Source passage:

☆ ☆ ☆ ☆

Governor Newsom signs legislation enacting long-recommended changes to improve TK-12 school governance in California

With new authority granted by AB 181, the Superintendent will now serve as a voting member on all three higher education governing bodies and the State Board of Education and will be able to foster needed alignment and coordination of education policies from early childhood through postsecondary education for the betterment of California’s students. The measure also adds two legislative appointees to the State Board and clarifies roles and responsibilities.

Before being adopted by the Assembly and Senate last week, the proposal was the subject of multiple hearings over several months in both houses of the Legislature. The informational, policy, and budget committee hearings included hours of questions and testimony from a wide range of experts, including elected state and local education leaders and representatives of nearly all statewide education associations and major education equity organizations.

“California has inherited one of the most fragmented education governance structures in the nation, which challenges our ability to implement efficiently the transformative initiatives that move our schools forward. Our work as education leaders requires that we adopt a continuous improvement approach to ensure that our system is coherent, effective, and responsive to the changing needs of our students and our society,” said State Board of Education President Linda Darling-Hammond. “The signing of Assembly Bill 181 will help us build on the meaningful progress the state has made in recent years to support greater equity and excellence in our public schools.”

The presentations from the Legislative Analyst’s Office and others highlighted the many studies and reports over the years that have uniformly found that, in the words of the Legislature’s 2002 Master Plan for Education: “California’s K-12 education system is governed by a fragmented set of entities with overlapping roles that sometimes operate in conflict with one another, to the detriment of educational services offered to students.”

“This reform is long overdue. For nearly a century, independent reports have called for fixing our fragmented education governance system,” said Assemblymember David Alvarez (D-Chula Vista), Chair of California State Assembly Subcommittee No. 3 on Education Finance. “Past leaders failed to act, and our students have paid the price, as reflected in the persistent and unacceptable achievement gaps experienced by Black and Hispanic students. AB 181 is a call to action that begins by aligning authority, accountability, and resources. I thank Governor Newsom for his partnership and for recognizing that the status quo is not good enough. I am committed to ensuring this transition is transparent, accountable, and focused on the only thing that matters: improving student outcomes.”

☆ ☆ ☆ ☆

Prompt 1:
According to the school governance announcement, how many legislative appointees does AB 181 add to the State Board of Education?
Prompt 2:
Quote everything in the school governance announcement from "With new authority" down to "roles and responsibilities.".
Prompt 3:
Extend the announcement about California school governance past its final sentence.
The lines after this point come from a separate source.

Information provided:
☆ ☆ ☆ ☆

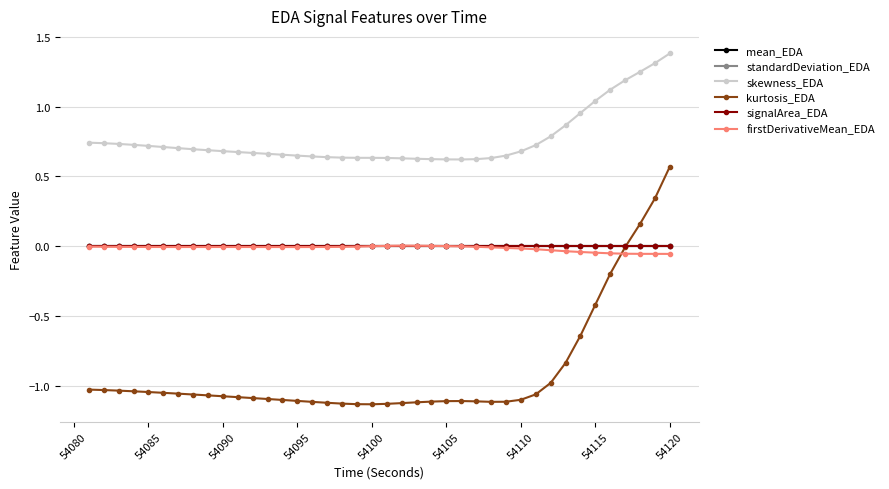

What is the difference between the maximum and second lowest values in the skewness_EDA series?

0.8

☆ ☆ ☆ ☆

Your response 1:
Two.

Your response 2:
With new authority granted by AB 181, the Superintendent will now serve as a voting member on all three higher education governing bodies and the State Board of Education and will be able to foster needed alignment and coordination of education policies from early childhood through postsecondary education for the betterment of California’s students. The measure also adds two legislative appointees to the State Board and clarifies roles and responsibilities.

Your response 3:
“The current system has regularly prevented the state from aligning policy and administration of our public schools, and creates confusion for our local communities regarding the state’s goals,” said Dr. Darshana R. Patel (D-San Diego). “My own constituents have consistently asked for better implementation and oversight of state programs to ensure their children’s educational success. We can’t keep doing the same thing and expect different outcomes for our students, schools, and communities – the ones who have been the real victims of the misalignment of our systems and structures. This is why AB 181 is critical in this moment to ensure clear lines of communication to address student needs.”

“The California County Superintendents applaud this historic and long-overdue reform,” said Dr. Ed Manansala, El Dorado County Superintendent of Schools. “This change will advance the four things schools need most: coherence, priority-setting, capacity building, and accountability. It gives school districts the focus they need to support their communities. The next steps will be critical, as we collectively take these reforms from policy to practice.”

“AB 181 is a historic reform that will better align the governance of California’s public education system to serve the state’s 1,000 school districts more effectively and, most importantly, improve student outcomes,” said Marshall Tuck, CEO of EdVoice. “We are inspired by Governor Newsom’s leadership on this issue and are committed to working with state leaders to ensure the new governance structure delivers meaningful results for California’s students.”

“California has advanced some of the most ambitious education reforms in the country, but good policy is only as effective as its implementation,” said Tatia Davenport, CEO of the California Association of School Business Officials. “Too often, local educational agencies have been left to bridge the gap between state policy and execution. CASBO applauds Governor Newsom, Assemblymember Patel, and Assemblymember Alvarez for their leadership in advancing these long-needed governance reforms. By making authority and accountability more congruent, these reforms create clearer leadership and strengthen the state’s ability to provide timely, consistent support to local educational agencies. For school business leaders, that means fewer barriers to implementation and greater confidence that California’s historic investments in public education will translate into meaningful results for students, educators, and communities.”

In 1921, the Legislature created the State Department of Education and exercised its plenary authority to clarify the roles of the State Board of Education and State Superintendent of Public Instruction. However, concerns regarding coherence and authority persisted.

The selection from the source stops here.